▶ [DATA FOR REVIEW]:

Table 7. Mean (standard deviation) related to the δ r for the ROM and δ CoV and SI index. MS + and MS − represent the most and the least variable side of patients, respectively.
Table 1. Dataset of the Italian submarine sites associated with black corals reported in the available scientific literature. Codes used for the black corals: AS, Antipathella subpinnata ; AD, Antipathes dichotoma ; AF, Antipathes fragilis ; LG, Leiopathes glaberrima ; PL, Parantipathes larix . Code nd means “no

==

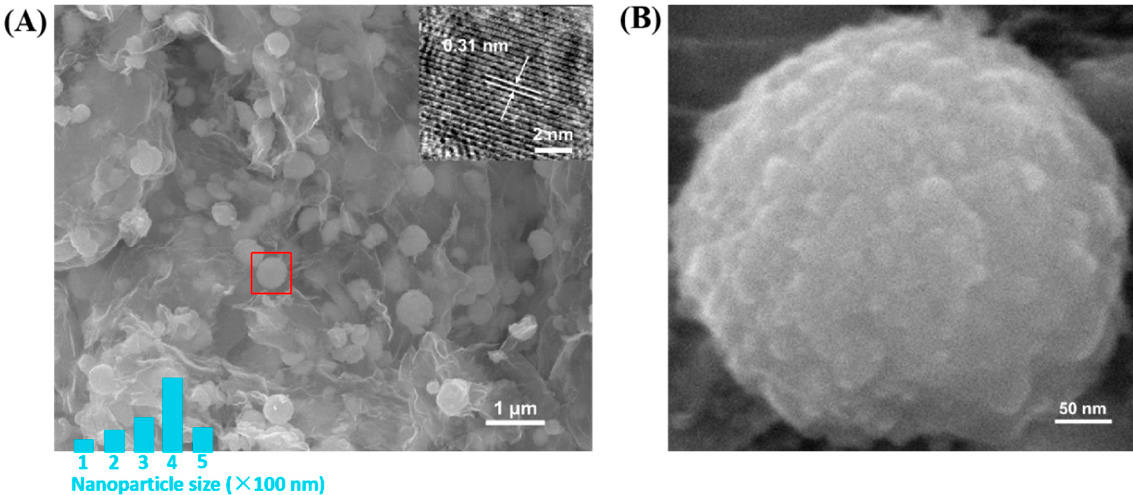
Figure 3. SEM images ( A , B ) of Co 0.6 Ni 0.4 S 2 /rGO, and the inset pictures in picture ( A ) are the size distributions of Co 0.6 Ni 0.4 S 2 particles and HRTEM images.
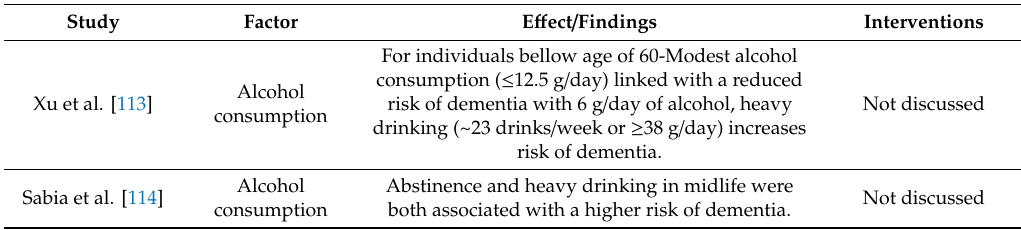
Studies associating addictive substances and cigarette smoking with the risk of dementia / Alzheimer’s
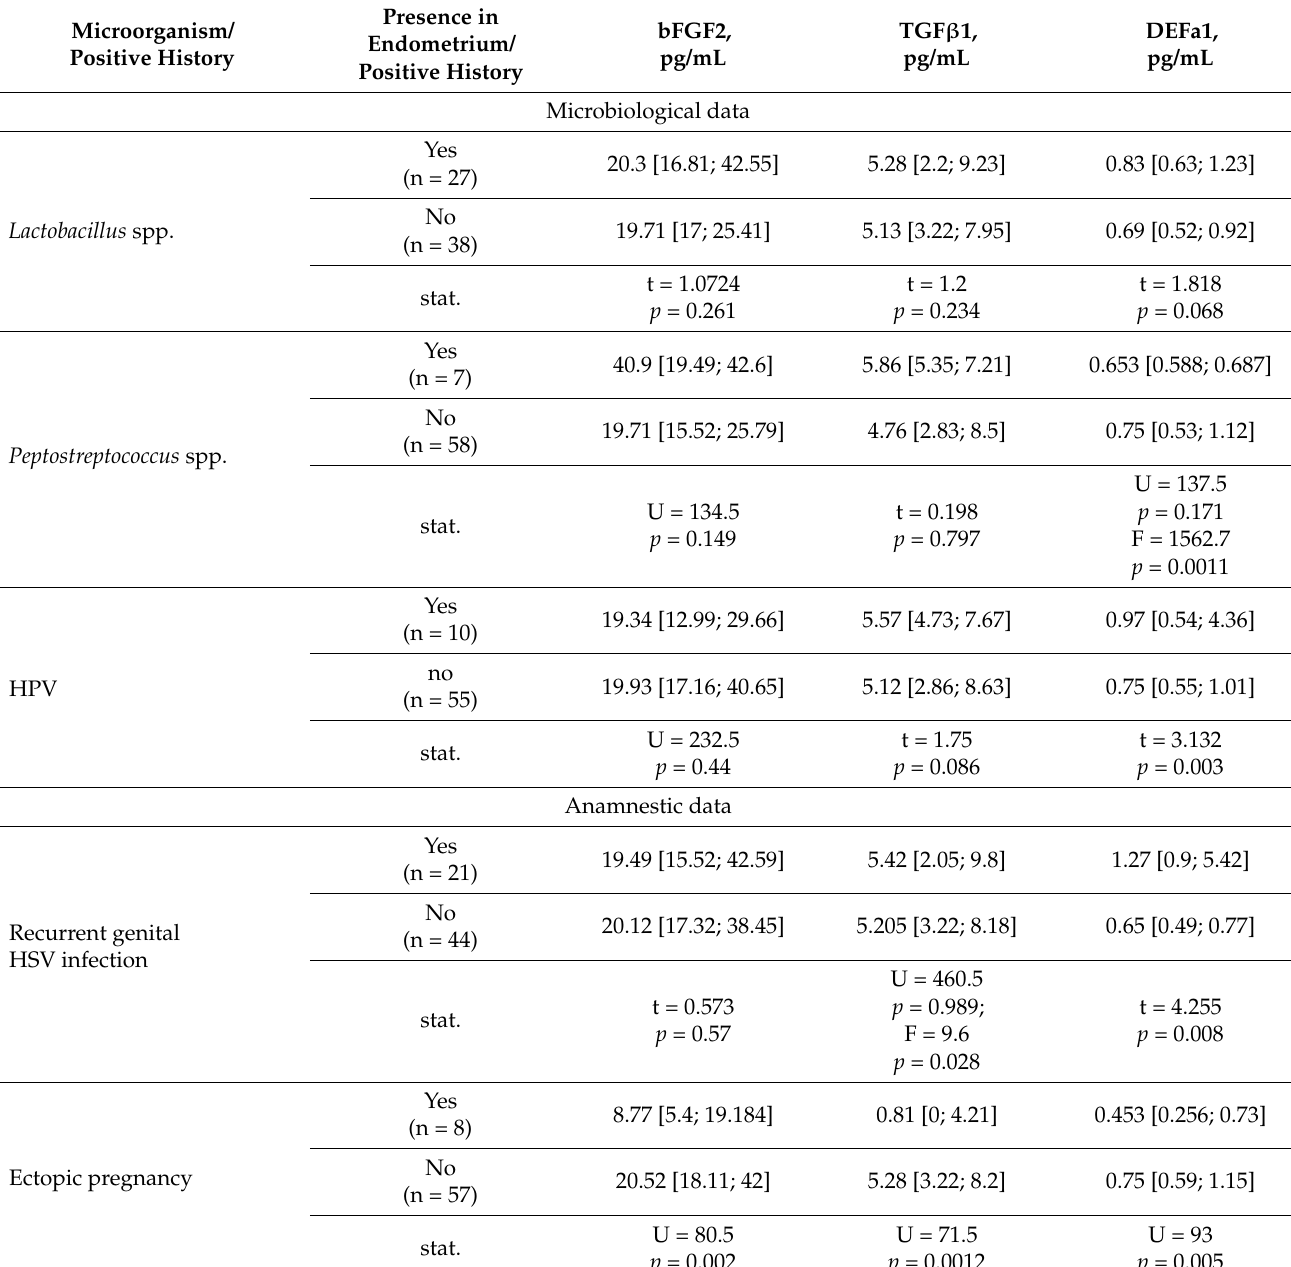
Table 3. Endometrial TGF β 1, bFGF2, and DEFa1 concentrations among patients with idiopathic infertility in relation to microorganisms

▶ [EXERCISE DESCRIPTION]: In the entries above, count each line that includes "Table" and report the total with no other text.

▶ [TASK RESULT]: 3